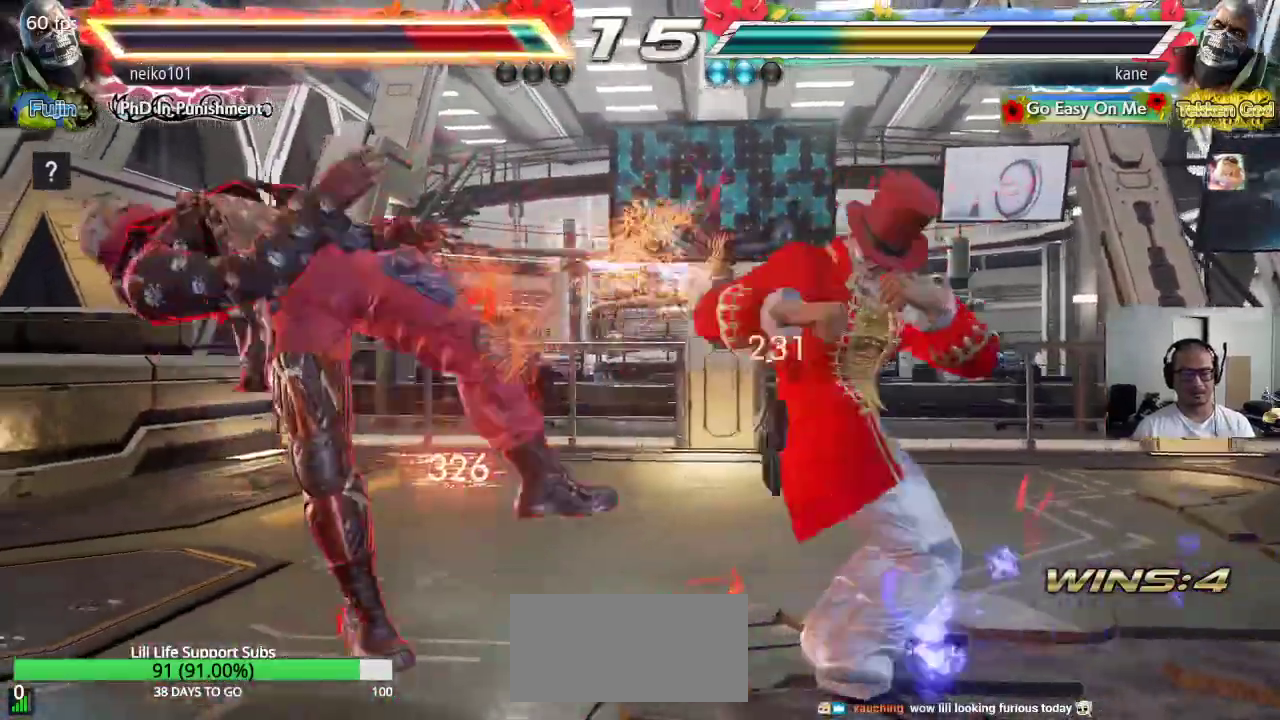
{"buttons": ["SQUARE"], "left_stick": "center", "events": [[17, "SQUARE", "up"], [17, "TRIANGLE", "down"], [117, "SQUARE", "down"], [117, "TRIANGLE", "up"], [167, "SQUARE", "up"], [167, "TRIANGLE", "down"], [267, "SQUARE", "down"], [350, "TRIANGLE", "up"]]}
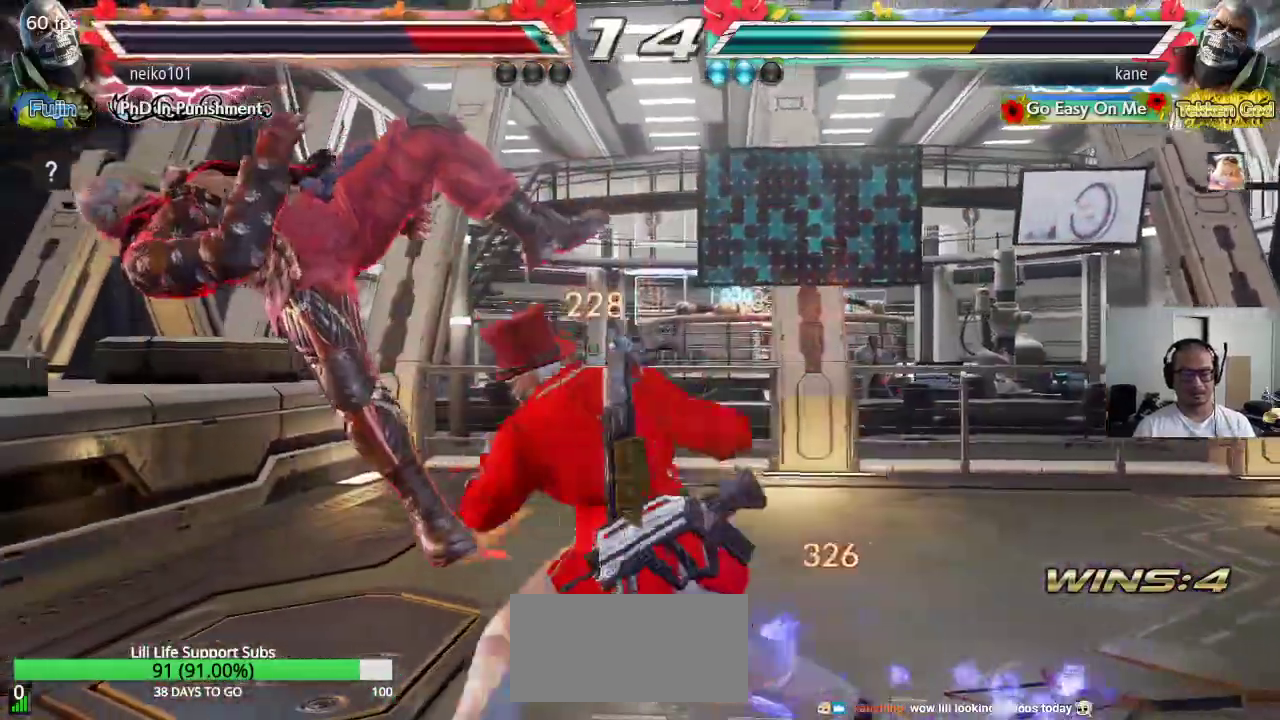
{"buttons": [], "left_stick": "center", "events": [[183, "SQUARE", "up"]]}
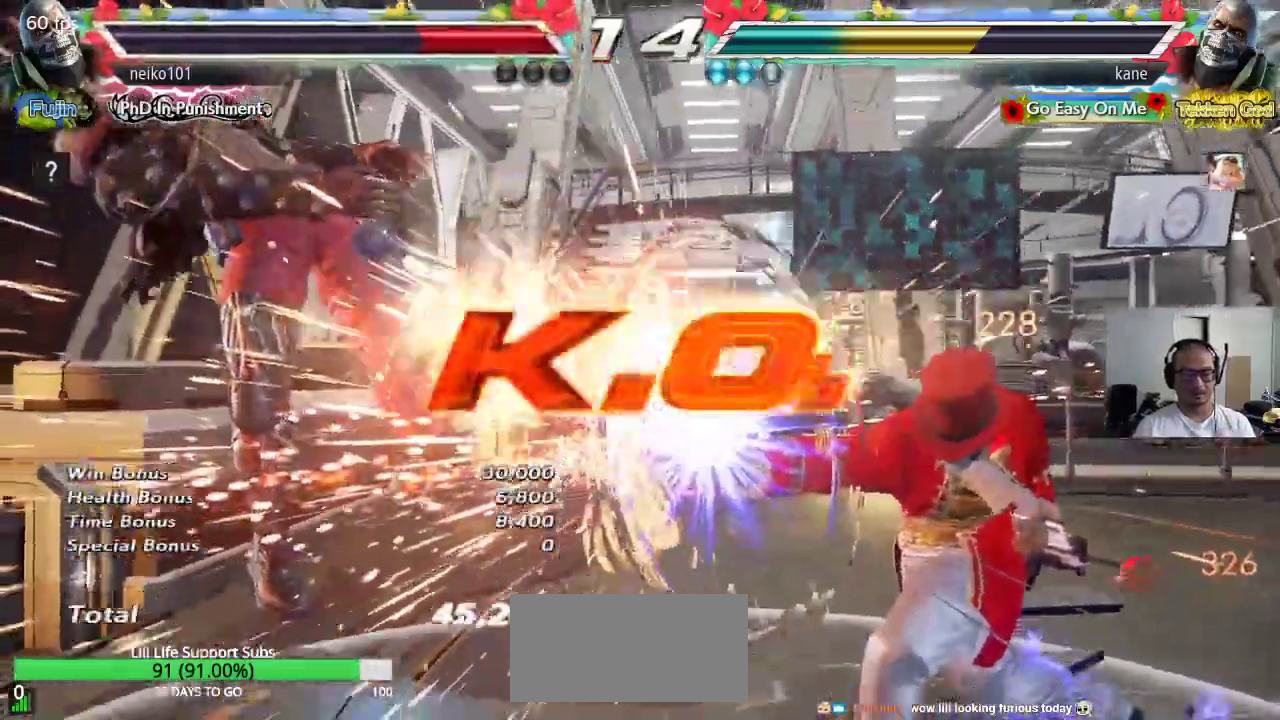
{"buttons": ["TRIANGLE"], "left_stick": "center", "events": [[500, "TRIANGLE", "down"]]}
■ ■ ■ ■
About this task: Scanning the data above, copy out every line where "down" is found.

Solution to the exercise:
{"buttons": ["SQUARE"], "left_stick": "center", "events": [[17, "SQUARE", "up"], [17, "TRIANGLE", "down"], [117, "SQUARE", "down"], [117, "TRIANGLE", "up"], [167, "SQUARE", "up"], [167, "TRIANGLE", "down"], [267, "SQUARE", "down"], [350, "TRIANGLE", "up"]]}
{"buttons": ["TRIANGLE"], "left_stick": "center", "events": [[500, "TRIANGLE", "down"]]}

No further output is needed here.